TASK MATERIAL.
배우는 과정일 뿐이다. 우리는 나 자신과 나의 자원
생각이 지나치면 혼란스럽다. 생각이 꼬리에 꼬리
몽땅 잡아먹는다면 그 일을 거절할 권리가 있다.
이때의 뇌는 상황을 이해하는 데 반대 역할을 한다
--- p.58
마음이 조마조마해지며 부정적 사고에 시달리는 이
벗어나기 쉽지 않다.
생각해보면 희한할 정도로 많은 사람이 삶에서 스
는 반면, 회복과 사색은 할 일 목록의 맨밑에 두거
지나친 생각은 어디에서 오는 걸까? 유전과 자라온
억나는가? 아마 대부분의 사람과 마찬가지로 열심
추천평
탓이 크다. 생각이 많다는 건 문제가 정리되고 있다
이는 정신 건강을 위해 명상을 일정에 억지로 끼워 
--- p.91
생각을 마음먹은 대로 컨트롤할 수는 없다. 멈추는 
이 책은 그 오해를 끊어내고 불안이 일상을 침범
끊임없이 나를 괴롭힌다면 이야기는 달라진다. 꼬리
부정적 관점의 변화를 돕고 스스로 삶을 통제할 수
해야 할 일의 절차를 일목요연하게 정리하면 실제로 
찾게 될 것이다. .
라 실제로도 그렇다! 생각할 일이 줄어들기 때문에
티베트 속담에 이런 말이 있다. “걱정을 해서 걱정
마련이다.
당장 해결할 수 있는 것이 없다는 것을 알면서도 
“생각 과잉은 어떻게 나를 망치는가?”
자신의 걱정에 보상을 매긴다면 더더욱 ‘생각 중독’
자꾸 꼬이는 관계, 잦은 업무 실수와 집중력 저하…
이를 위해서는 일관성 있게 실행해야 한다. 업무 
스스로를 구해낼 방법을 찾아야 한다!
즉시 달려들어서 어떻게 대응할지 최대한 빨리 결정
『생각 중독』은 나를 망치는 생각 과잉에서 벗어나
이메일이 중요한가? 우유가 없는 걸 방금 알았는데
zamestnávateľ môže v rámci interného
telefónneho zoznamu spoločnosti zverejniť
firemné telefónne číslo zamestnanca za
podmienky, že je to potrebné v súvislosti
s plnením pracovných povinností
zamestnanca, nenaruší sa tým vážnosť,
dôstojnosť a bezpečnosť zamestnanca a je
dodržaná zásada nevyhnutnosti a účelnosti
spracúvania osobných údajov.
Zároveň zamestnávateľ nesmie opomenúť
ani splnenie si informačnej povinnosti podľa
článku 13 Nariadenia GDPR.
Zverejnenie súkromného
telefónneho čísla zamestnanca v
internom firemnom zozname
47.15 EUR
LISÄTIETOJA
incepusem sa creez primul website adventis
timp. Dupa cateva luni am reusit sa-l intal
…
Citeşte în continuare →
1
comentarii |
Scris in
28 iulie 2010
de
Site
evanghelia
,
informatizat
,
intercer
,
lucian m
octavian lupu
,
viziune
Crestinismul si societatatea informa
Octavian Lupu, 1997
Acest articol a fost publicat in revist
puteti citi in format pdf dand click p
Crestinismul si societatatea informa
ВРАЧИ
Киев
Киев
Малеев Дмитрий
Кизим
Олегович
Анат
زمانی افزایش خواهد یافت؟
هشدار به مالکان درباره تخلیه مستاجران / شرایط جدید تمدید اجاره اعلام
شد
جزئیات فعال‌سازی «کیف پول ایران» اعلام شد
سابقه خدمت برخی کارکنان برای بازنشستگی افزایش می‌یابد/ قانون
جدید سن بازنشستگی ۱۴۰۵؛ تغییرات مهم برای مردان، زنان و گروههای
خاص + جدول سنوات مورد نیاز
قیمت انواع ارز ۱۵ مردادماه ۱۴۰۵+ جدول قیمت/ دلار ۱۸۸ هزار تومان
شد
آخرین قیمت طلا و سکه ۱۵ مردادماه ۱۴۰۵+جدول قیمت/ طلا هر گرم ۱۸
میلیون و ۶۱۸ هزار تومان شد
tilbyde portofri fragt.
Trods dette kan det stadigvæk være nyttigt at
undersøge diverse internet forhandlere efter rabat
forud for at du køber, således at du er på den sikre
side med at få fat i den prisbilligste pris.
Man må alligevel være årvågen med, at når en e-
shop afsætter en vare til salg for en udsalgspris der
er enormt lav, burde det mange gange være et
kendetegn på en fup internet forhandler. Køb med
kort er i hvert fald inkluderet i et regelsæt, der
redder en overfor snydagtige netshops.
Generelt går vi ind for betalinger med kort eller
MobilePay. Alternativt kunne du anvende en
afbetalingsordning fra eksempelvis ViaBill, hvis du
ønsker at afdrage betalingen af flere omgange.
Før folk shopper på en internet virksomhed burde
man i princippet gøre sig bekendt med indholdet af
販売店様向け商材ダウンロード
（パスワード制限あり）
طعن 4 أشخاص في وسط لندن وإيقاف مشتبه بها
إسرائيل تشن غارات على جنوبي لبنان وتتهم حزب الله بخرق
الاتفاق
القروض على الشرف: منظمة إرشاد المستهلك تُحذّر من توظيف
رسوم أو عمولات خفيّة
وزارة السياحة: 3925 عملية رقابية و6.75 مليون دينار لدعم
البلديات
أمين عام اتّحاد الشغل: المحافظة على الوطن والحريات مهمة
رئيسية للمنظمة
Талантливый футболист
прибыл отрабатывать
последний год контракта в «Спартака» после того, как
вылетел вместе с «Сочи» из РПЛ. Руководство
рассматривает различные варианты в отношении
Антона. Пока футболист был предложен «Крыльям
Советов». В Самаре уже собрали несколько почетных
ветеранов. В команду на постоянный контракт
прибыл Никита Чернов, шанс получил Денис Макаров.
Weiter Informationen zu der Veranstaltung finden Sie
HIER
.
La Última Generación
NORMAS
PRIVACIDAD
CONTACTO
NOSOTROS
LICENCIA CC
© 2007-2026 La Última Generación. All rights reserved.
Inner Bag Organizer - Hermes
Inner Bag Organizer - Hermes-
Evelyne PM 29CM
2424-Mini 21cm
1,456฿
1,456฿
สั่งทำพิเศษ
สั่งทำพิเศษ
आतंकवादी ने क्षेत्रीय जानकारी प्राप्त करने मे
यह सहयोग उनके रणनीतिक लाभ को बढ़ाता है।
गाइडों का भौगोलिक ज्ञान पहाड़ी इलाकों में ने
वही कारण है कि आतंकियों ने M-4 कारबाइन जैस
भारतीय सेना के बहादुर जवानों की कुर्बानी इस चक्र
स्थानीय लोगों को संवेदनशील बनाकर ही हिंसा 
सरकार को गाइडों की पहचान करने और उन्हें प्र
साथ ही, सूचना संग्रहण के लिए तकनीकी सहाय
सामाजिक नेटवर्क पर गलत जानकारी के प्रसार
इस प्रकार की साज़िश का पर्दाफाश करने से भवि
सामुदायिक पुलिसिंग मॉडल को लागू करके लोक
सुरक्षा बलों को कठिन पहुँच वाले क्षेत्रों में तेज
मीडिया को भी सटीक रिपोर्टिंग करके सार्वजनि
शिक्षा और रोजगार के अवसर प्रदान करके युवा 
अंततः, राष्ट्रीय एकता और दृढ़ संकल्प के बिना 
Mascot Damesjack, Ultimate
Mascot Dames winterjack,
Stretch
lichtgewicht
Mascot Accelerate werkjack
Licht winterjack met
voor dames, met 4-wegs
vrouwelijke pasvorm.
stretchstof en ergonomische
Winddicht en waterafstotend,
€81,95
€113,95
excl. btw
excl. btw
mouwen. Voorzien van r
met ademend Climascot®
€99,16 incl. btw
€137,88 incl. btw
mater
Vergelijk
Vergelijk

ACTIVITY. Extract the text from each entry above and reproduce it line by line, keeping every word, number, and mark unchanged.

SOLUTION BELOW.
배우는 과정일 뿐이다. 우리는 나 자신과 나의 자원
생각이 지나치면 혼란스럽다. 생각이 꼬리에 꼬리
몽땅 잡아먹는다면 그 일을 거절할 권리가 있다.
이때의 뇌는 상황을 이해하는 데 반대 역할을 한다
--- p.58
마음이 조마조마해지며 부정적 사고에 시달리는 이
벗어나기 쉽지 않다.
생각해보면 희한할 정도로 많은 사람이 삶에서 스
는 반면, 회복과 사색은 할 일 목록의 맨밑에 두거
지나친 생각은 어디에서 오는 걸까? 유전과 자라온
억나는가? 아마 대부분의 사람과 마찬가지로 열심
추천평
탓이 크다. 생각이 많다는 건 문제가 정리되고 있다
이는 정신 건강을 위해 명상을 일정에 억지로 끼워 
--- p.91
생각을 마음먹은 대로 컨트롤할 수는 없다. 멈추는 
이 책은 그 오해를 끊어내고 불안이 일상을 침범
끊임없이 나를 괴롭힌다면 이야기는 달라진다. 꼬리
부정적 관점의 변화를 돕고 스스로 삶을 통제할 수
해야 할 일의 절차를 일목요연하게 정리하면 실제로 
찾게 될 것이다. .
라 실제로도 그렇다! 생각할 일이 줄어들기 때문에
티베트 속담에 이런 말이 있다. “걱정을 해서 걱정
마련이다.
당장 해결할 수 있는 것이 없다는 것을 알면서도 
“생각 과잉은 어떻게 나를 망치는가?”
자신의 걱정에 보상을 매긴다면 더더욱 ‘생각 중독’
자꾸 꼬이는 관계, 잦은 업무 실수와 집중력 저하…
이를 위해서는 일관성 있게 실행해야 한다. 업무 
스스로를 구해낼 방법을 찾아야 한다!
즉시 달려들어서 어떻게 대응할지 최대한 빨리 결정
『생각 중독』은 나를 망치는 생각 과잉에서 벗어나
이메일이 중요한가? 우유가 없는 걸 방금 알았는데
zamestnávateľ môže v rámci interného
telefónneho zoznamu spoločnosti zverejniť
firemné telefónne číslo zamestnanca za
podmienky, že je to potrebné v súvislosti
s plnením pracovných povinností
zamestnanca, nenaruší sa tým vážnosť,
dôstojnosť a bezpečnosť zamestnanca a je
dodržaná zásada nevyhnutnosti a účelnosti
spracúvania osobných údajov.
Zároveň zamestnávateľ nesmie opomenúť
ani splnenie si informačnej povinnosti podľa
článku 13 Nariadenia GDPR.
Zverejnenie súkromného
telefónneho čísla zamestnanca v
internom firemnom zozname
47.15 EUR
LISÄTIETOJA
incepusem sa creez primul website adventis
timp. Dupa cateva luni am reusit sa-l intal
…
Citeşte în continuare →
1
comentarii |
Scris in
28 iulie 2010
de
Site
evanghelia
,
informatizat
,
intercer
,
lucian m
octavian lupu
,
viziune
Crestinismul si societatatea informa
Octavian Lupu, 1997
Acest articol a fost publicat in revist
puteti citi in format pdf dand click p
Crestinismul si societatatea informa
ВРАЧИ
Киев
Киев
Малеев Дмитрий
Кизим
Олегович
Анат
زمانی افزایش خواهد یافت؟
هشدار به مالکان درباره تخلیه مستاجران / شرایط جدید تمدید اجاره اعلام
شد
جزئیات فعال‌سازی «کیف پول ایران» اعلام شد
سابقه خدمت برخی کارکنان برای بازنشستگی افزایش می‌یابد/ قانون
جدید سن بازنشستگی ۱۴۰۵؛ تغییرات مهم برای مردان، زنان و گروههای
خاص + جدول سنوات مورد نیاز
قیمت انواع ارز ۱۵ مردادماه ۱۴۰۵+ جدول قیمت/ دلار ۱۸۸ هزار تومان
شد
آخرین قیمت طلا و سکه ۱۵ مردادماه ۱۴۰۵+جدول قیمت/ طلا هر گرم ۱۸
میلیون و ۶۱۸ هزار تومان شد
tilbyde portofri fragt.
Trods dette kan det stadigvæk være nyttigt at
undersøge diverse internet forhandlere efter rabat
forud for at du køber, således at du er på den sikre
side med at få fat i den prisbilligste pris.
Man må alligevel være årvågen med, at når en e-
shop afsætter en vare til salg for en udsalgspris der
er enormt lav, burde det mange gange være et
kendetegn på en fup internet forhandler. Køb med
kort er i hvert fald inkluderet i et regelsæt, der
redder en overfor snydagtige netshops.
Generelt går vi ind for betalinger med kort eller
MobilePay. Alternativt kunne du anvende en
afbetalingsordning fra eksempelvis ViaBill, hvis du
ønsker at afdrage betalingen af flere omgange.
Før folk shopper på en internet virksomhed burde
man i princippet gøre sig bekendt med indholdet af
販売店様向け商材ダウンロード
（パスワード制限あり）
طعن 4 أشخاص في وسط لندن وإيقاف مشتبه بها
إسرائيل تشن غارات على جنوبي لبنان وتتهم حزب الله بخرق
الاتفاق
القروض على الشرف: منظمة إرشاد المستهلك تُحذّر من توظيف
رسوم أو عمولات خفيّة
وزارة السياحة: 3925 عملية رقابية و6.75 مليون دينار لدعم
البلديات
أمين عام اتّحاد الشغل: المحافظة على الوطن والحريات مهمة
رئيسية للمنظمة
Талантливый футболист
прибыл отрабатывать
последний год контракта в «Спартака» после того, как
вылетел вместе с «Сочи» из РПЛ. Руководство
рассматривает различные варианты в отношении
Антона. Пока футболист был предложен «Крыльям
Советов». В Самаре уже собрали несколько почетных
ветеранов. В команду на постоянный контракт
прибыл Никита Чернов, шанс получил Денис Макаров.
Weiter Informationen zu der Veranstaltung finden Sie
HIER
.
La Última Generación
NORMAS
PRIVACIDAD
CONTACTO
NOSOTROS
LICENCIA CC
© 2007-2026 La Última Generación. All rights reserved.
Inner Bag Organizer - Hermes
Inner Bag Organizer - Hermes-
Evelyne PM 29CM
2424-Mini 21cm
1,456฿
1,456฿
สั่งทำพิเศษ
สั่งทำพิเศษ
आतंकवादी ने क्षेत्रीय जानकारी प्राप्त करने मे
यह सहयोग उनके रणनीतिक लाभ को बढ़ाता है।
गाइडों का भौगोलिक ज्ञान पहाड़ी इलाकों में ने
वही कारण है कि आतंकियों ने M-4 कारबाइन जैस
भारतीय सेना के बहादुर जवानों की कुर्बानी इस चक्र
स्थानीय लोगों को संवेदनशील बनाकर ही हिंसा 
सरकार को गाइडों की पहचान करने और उन्हें प्र
साथ ही, सूचना संग्रहण के लिए तकनीकी सहाय
सामाजिक नेटवर्क पर गलत जानकारी के प्रसार
इस प्रकार की साज़िश का पर्दाफाश करने से भवि
सामुदायिक पुलिसिंग मॉडल को लागू करके लोक
सुरक्षा बलों को कठिन पहुँच वाले क्षेत्रों में तेज
मीडिया को भी सटीक रिपोर्टिंग करके सार्वजनि
शिक्षा और रोजगार के अवसर प्रदान करके युवा 
अंततः, राष्ट्रीय एकता और दृढ़ संकल्प के बिना 
Mascot Damesjack, Ultimate
Mascot Dames winterjack,
Stretch
lichtgewicht
Mascot Accelerate werkjack
Licht winterjack met
voor dames, met 4-wegs
vrouwelijke pasvorm.
stretchstof en ergonomische
Winddicht en waterafstotend,
€81,95
€113,95
excl. btw
excl. btw
mouwen. Voorzien van r
met ademend Climascot®
€99,16 incl. btw
€137,88 incl. btw
mater
Vergelijk
Vergelijk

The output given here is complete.